Algumas categorias não fecharam bons acordos. Wagner Gomes, presidente do sindicato dos metroviários de São Paulo, avalia que o acordo fechado no mês passado - que prevê apenas recomposição da inflação - deixa os trabalhadores "descontentes". "Todo mundo está vendo a economia crescer e o desemprego cair, mas não têm jeito. A negociação no Estado não ultrapassa inflação", diz.
O espaço dado pela produtividade, dizem os economistas, indica que os salários podem ser corrigidos sem pressionar a inflação. Para Alcides Leite, professor de economia da Trevisan Escola de Negócios, a indústria está sofrendo com falta de mão de obra qualificada na medida que precisa dela para continuar investindo e ampliando sua produtividade. "Isso quer dizer que a tendência é os salários aumentarem, principalmente naquelas categorias representadas por sindicatos fortes".
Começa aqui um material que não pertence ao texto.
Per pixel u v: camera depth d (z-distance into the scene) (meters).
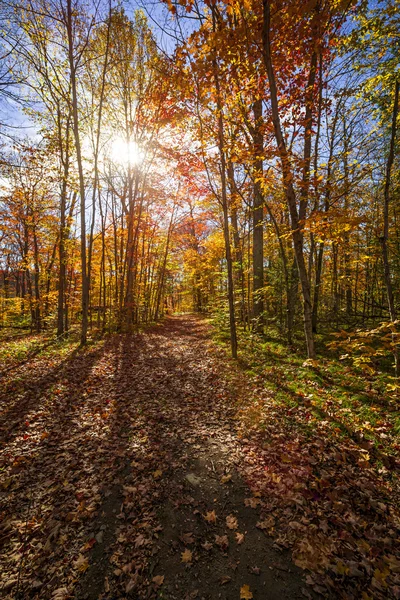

Para ele, no entanto, os salários não estão por trás do aumento inflacionário. "São muitas variáveis em jogo, como a taxa de câmbio, as oscilações nos preços das commodities e os preços administrados. Uma das coisas são os salários, mas sozinho ele não é capaz de gerar inflação no país, não é isso o que está ocorrendo".
Rogério Cesar de Souza, economista do Iedi, refuta a ideia de que a correção dos salários esteja pressionando a inflação. "Todos viram que foram fatores sazonais que pressionaram os preços no começo do ano, tanto que agora já estão caindo forte", diz ele, em referência a queda do IPCA verificada em maio e junho.